:: What to do ::
Leaving out all images, return the entries below exactly.

Stored entries:
>>>>

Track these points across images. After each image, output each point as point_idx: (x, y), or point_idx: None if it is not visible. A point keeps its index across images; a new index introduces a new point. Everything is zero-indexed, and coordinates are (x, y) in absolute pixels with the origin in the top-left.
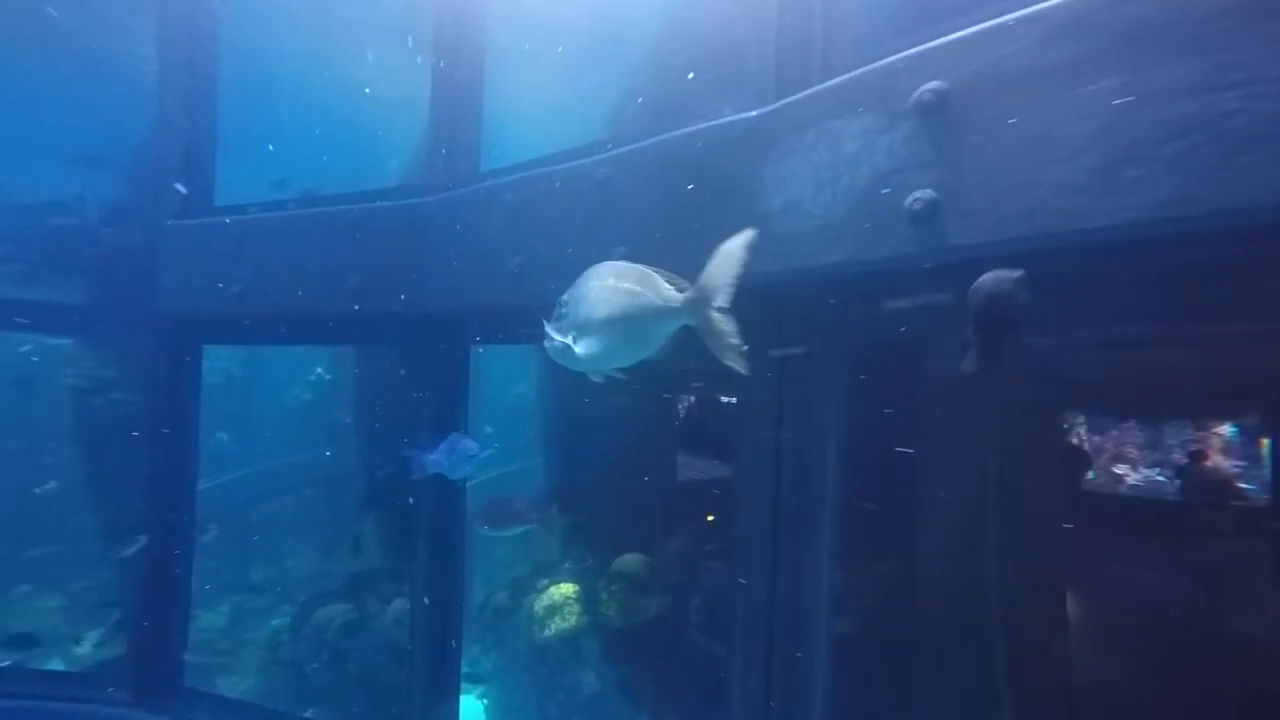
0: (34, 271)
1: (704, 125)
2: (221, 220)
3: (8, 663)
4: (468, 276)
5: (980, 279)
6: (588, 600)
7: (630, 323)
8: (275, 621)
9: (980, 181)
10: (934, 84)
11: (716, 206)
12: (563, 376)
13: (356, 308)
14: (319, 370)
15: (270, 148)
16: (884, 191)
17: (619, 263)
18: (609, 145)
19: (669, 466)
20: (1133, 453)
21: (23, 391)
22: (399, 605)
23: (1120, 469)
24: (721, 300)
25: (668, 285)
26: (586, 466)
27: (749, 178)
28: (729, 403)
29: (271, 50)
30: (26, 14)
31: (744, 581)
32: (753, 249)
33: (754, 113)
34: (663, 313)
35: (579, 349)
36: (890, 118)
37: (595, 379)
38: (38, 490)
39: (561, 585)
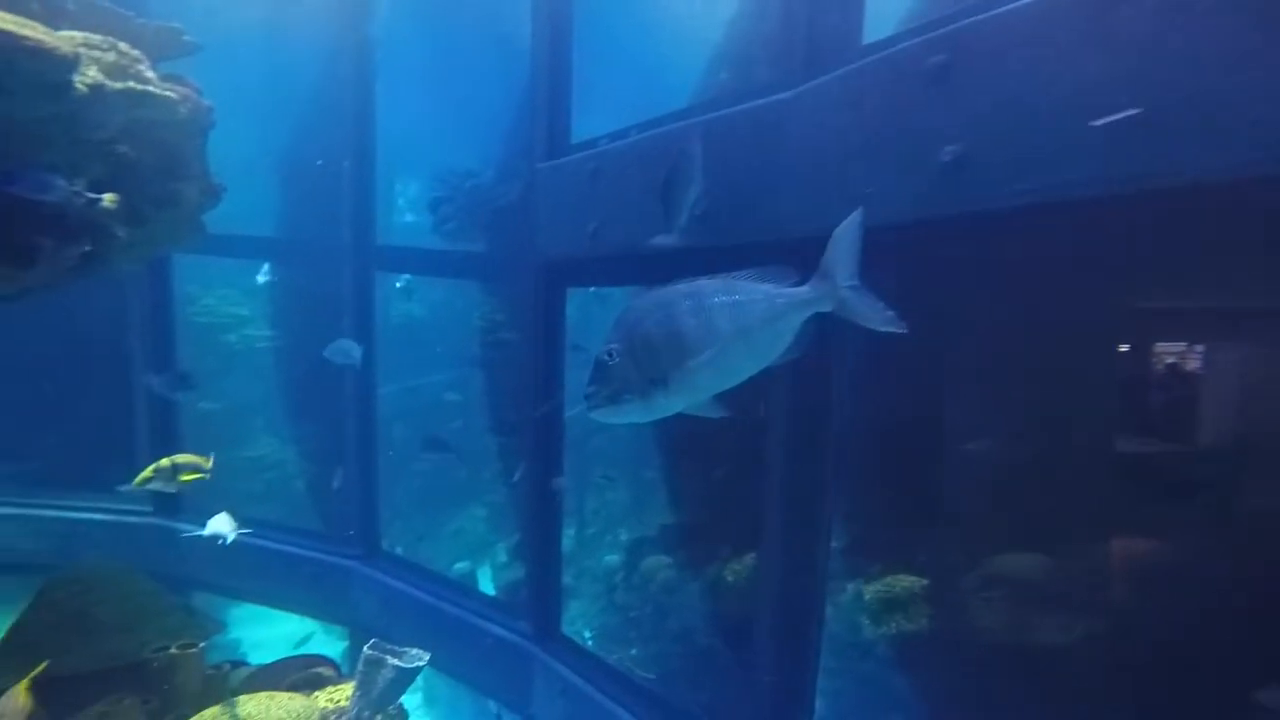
0: (461, 229)
1: None
2: (576, 158)
3: (465, 564)
4: (854, 186)
5: None
6: (946, 602)
7: (751, 332)
8: (608, 558)
9: None
10: None
11: None
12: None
13: (702, 239)
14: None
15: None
16: None
17: (677, 288)
18: None
19: (1102, 439)
20: None
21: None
22: (714, 570)
23: None
24: (853, 279)
25: (772, 285)
26: (945, 427)
27: None
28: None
29: None
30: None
31: None
32: None
33: None
34: (794, 307)
35: (675, 386)
36: None
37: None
38: (449, 396)
39: (903, 577)
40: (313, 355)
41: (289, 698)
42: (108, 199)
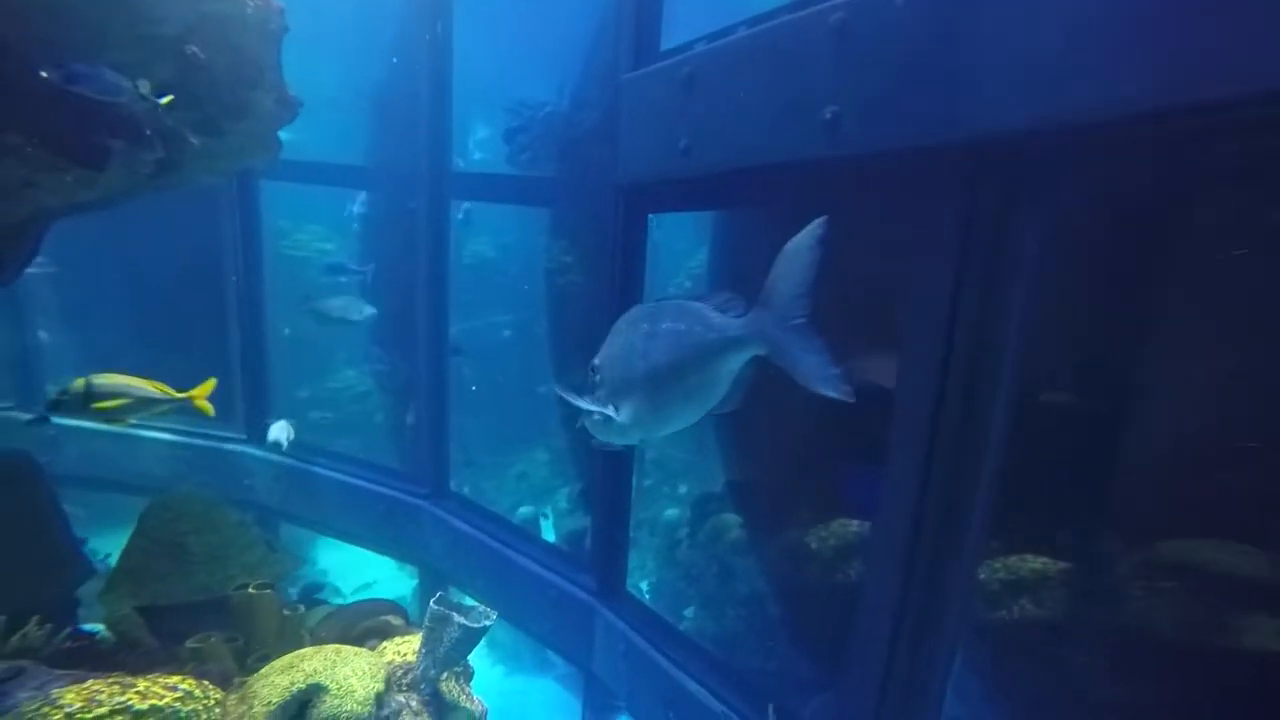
0: (535, 159)
1: None
2: (668, 64)
3: (528, 509)
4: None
5: None
6: (1094, 589)
7: (685, 371)
8: (668, 511)
9: None
10: None
11: None
12: None
13: (834, 149)
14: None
15: None
16: None
17: (652, 304)
18: None
19: None
20: None
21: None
22: (793, 535)
23: None
24: (799, 315)
25: (718, 314)
26: (1127, 384)
27: None
28: None
29: None
30: None
31: None
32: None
33: None
34: (723, 346)
35: (623, 419)
36: None
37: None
38: (506, 333)
39: (1030, 559)
40: (391, 289)
41: (354, 653)
42: (165, 101)
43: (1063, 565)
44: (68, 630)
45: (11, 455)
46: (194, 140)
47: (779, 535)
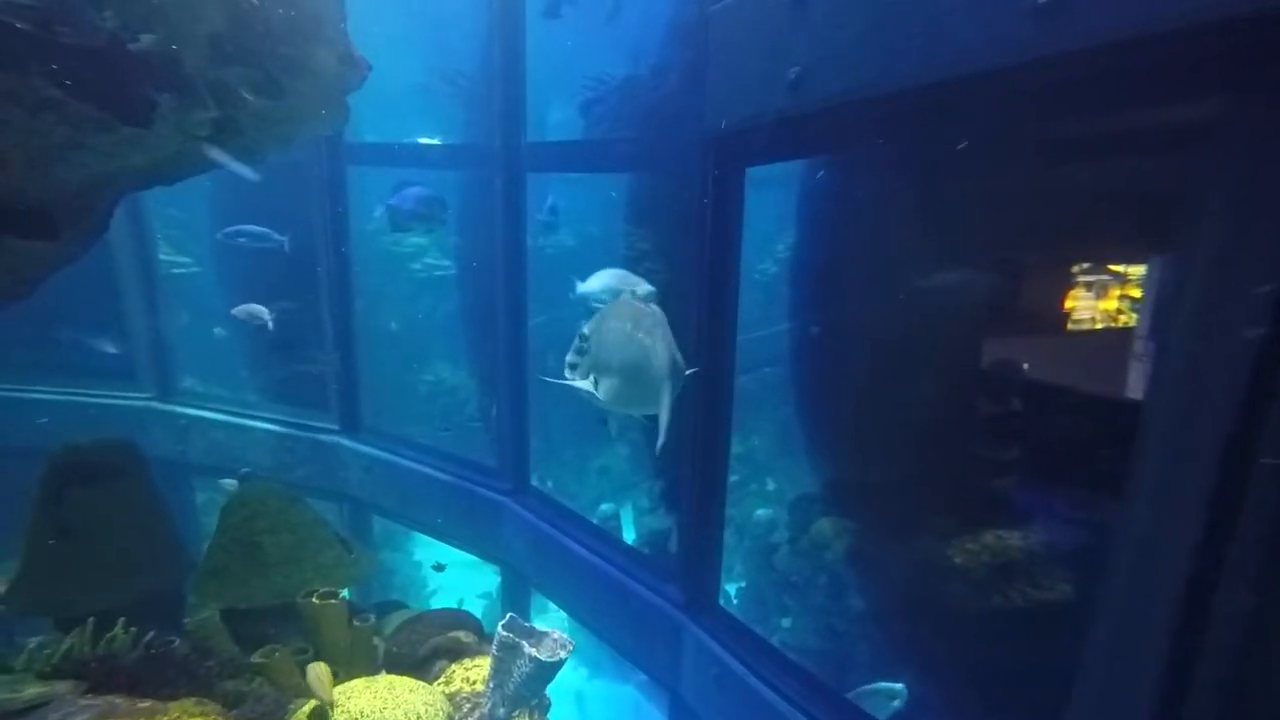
0: (613, 130)
1: None
2: None
3: (610, 507)
4: None
5: None
6: None
7: (641, 376)
8: (760, 511)
9: None
10: None
11: None
12: None
13: (1055, 44)
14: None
15: None
16: None
17: (639, 305)
18: None
19: None
20: None
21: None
22: (928, 545)
23: None
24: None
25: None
26: None
27: None
28: None
29: None
30: None
31: None
32: None
33: None
34: (673, 375)
35: (599, 391)
36: None
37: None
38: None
39: None
40: (477, 283)
41: (410, 690)
42: (145, 39)
43: None
44: (150, 635)
45: (117, 446)
46: (249, 97)
47: (907, 546)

<<<<

:: Solution below ::
Track these points across images. After each image, output each point as point_idx: (x, y), or point_idx: None if it is not visible. A point keeps its index across images; a new index introduces a new point. Everything is zero-indexed, and coordinates are (x, y) in absolute pixels with the origin in the top-left.
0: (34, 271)
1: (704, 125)
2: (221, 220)
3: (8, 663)
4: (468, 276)
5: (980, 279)
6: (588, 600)
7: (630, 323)
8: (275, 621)
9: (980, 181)
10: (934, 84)
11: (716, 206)
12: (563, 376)
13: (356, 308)
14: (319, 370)
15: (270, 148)
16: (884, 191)
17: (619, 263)
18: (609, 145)
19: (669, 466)
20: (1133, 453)
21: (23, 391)
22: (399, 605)
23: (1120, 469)
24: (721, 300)
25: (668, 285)
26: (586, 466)
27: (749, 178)
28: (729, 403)
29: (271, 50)
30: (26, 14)
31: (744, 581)
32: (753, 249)
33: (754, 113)
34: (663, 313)
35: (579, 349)
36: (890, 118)
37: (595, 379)
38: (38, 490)
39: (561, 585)
0: (461, 229)
1: None
2: (576, 158)
3: (465, 564)
4: (854, 186)
5: None
6: (946, 602)
7: (751, 332)
8: (608, 558)
9: None
10: None
11: None
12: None
13: (702, 239)
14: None
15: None
16: None
17: (677, 288)
18: None
19: (1102, 439)
20: None
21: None
22: (714, 570)
23: None
24: (853, 279)
25: (772, 285)
26: (945, 427)
27: None
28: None
29: None
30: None
31: None
32: None
33: None
34: (794, 307)
35: (675, 386)
36: None
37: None
38: (449, 396)
39: (903, 577)
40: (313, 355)
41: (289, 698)
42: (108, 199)
0: (535, 159)
1: None
2: (668, 64)
3: (528, 509)
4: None
5: None
6: (1094, 589)
7: (685, 371)
8: (668, 511)
9: None
10: None
11: None
12: None
13: (834, 149)
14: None
15: None
16: None
17: (652, 304)
18: None
19: None
20: None
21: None
22: (793, 535)
23: None
24: (799, 315)
25: (718, 314)
26: (1127, 384)
27: None
28: None
29: None
30: None
31: None
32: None
33: None
34: (723, 346)
35: (623, 419)
36: None
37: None
38: (506, 333)
39: (1030, 559)
40: (391, 289)
41: (354, 653)
42: (165, 101)
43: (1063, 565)
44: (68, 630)
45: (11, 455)
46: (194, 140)
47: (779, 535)
0: (613, 130)
1: None
2: None
3: (610, 507)
4: None
5: None
6: None
7: (641, 376)
8: (760, 511)
9: None
10: None
11: None
12: None
13: (1055, 44)
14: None
15: None
16: None
17: (639, 305)
18: None
19: None
20: None
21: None
22: (928, 545)
23: None
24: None
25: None
26: None
27: None
28: None
29: None
30: None
31: None
32: None
33: None
34: (673, 375)
35: (599, 391)
36: None
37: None
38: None
39: None
40: (477, 283)
41: (410, 690)
42: (145, 39)
43: None
44: (150, 635)
45: (117, 446)
46: (249, 97)
47: (907, 546)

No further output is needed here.